▸ **文件摘錄**
--------------------
刑法是社會發展的產物。 近現代刑法是工業革命的產物。 工業革命日漸衰退, 風險社會時代悄然而至, 網路社會也不甘落後,

共同築成格局迥異的社會形態。 傳統刑法體系已經暴露不適狀態, 刑法積極干預的姿態日益清晰, 主動介入和積極預防的舉措紛至遝來。 刑法修正案(九)修改現行刑法, 呈現出鮮明的預防性立法跡象, 特別是在網路犯罪等犯罪中, 預備行為的犯罪化、不作為的犯罪化、過失犯的增加、幫助行為的正犯化等逐漸增多。

問題意識:準確把握當代刑法時代使命

傳統刑法理論認為, 刑法的強制性與制裁力度最為嚴厲, 刑法是其他部門法的保護法, 沒有刑法做後盾、做保證, 其他部門法往往難以得到徹底貫徹實施。 據此, 理論上形成“刑法保障法(事後法)”的觀念, 相應地, 在認識論上確立了一種強烈的價值導向:堅持刑法保障法“才能”突顯人權保障功能,

可以防止刑法恣意干預的風險, 尤其可以抑制刑法隨意犯罪化和刑罰化, 嚴密監控刑罰權的啟動。

與此同時, 刑法謙抑精神備受推崇。 基於刑法在法律體系中的保障法地位, 謙抑精神要求刑法應依據一定的規則控制處罰範圍與處罰程度。 因而, 堅持刑法謙抑精神者極其擔憂出現刑法擴張與擴大犯罪圈現象。
--------------------
▸ **資料摘錄**
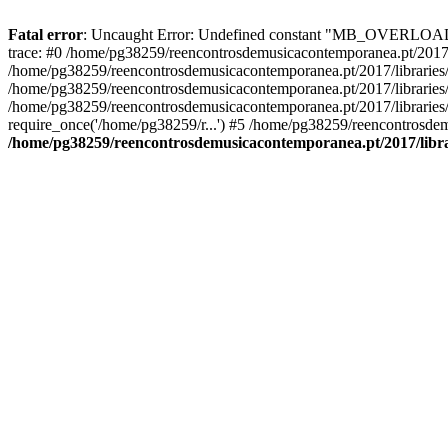
Fatal error
: Uncaught Error: Undefined constant "MB_OVERLOAD_ST
trace: #0 /home/pg38259/reencontrosdemusicacontemporanea.pt/2017/l
/home/pg38259/reencontrosdemusicacontemporanea.pt/2017/librarie
/home/pg38259/reencontrosdemusicacontemporanea.pt/2017/librarie
/home/pg38259/reencontrosdemusicacontemporanea.pt/2017/libraries/
require_once('/home/pg38259/r...') #5 /home/pg38259/reencontrosdem
/home/pg38259/reencontrosdemusicacontemporanea.pt/2017/librar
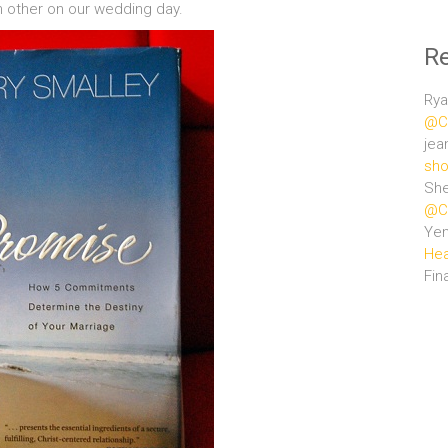
 other on our wedding day.
R
Rya
@Ce
jea
sho
She
@Ce
Ye
Hea
Fin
--------------------
▸ **待答問題**
a. 依照文件摘錄，傳統刑法理論為何形成「刑法保障法（事後法）」的觀念？請用一至三句話說明。
b. 根據文件摘錄回答下列問題：
(i) 近現代刑法是什麼的產物？
(ii) 刑法修正案（九）呈現出什麼樣的立法跡象？
(iii) 堅持刑法謙抑精神者極其擔憂出現哪些現象？

▸ **答案列表**
a. 傳統刑法理論認為，刑法的強制性與制裁力度最為嚴厲，是其他部門法的保護法。沒有刑法做後盾、做保證，其他部門法往往難以得到徹底貫徹實施，理論上據此形成了「刑法保障法（事後法）」的觀念。

b.
(i) 近現代刑法是工業革命的產物。
(ii) 刑法修正案（九）呈現出鮮明的預防性立法跡象。
(iii) 他們極其擔憂出現刑法擴張與擴大犯罪圈的現象。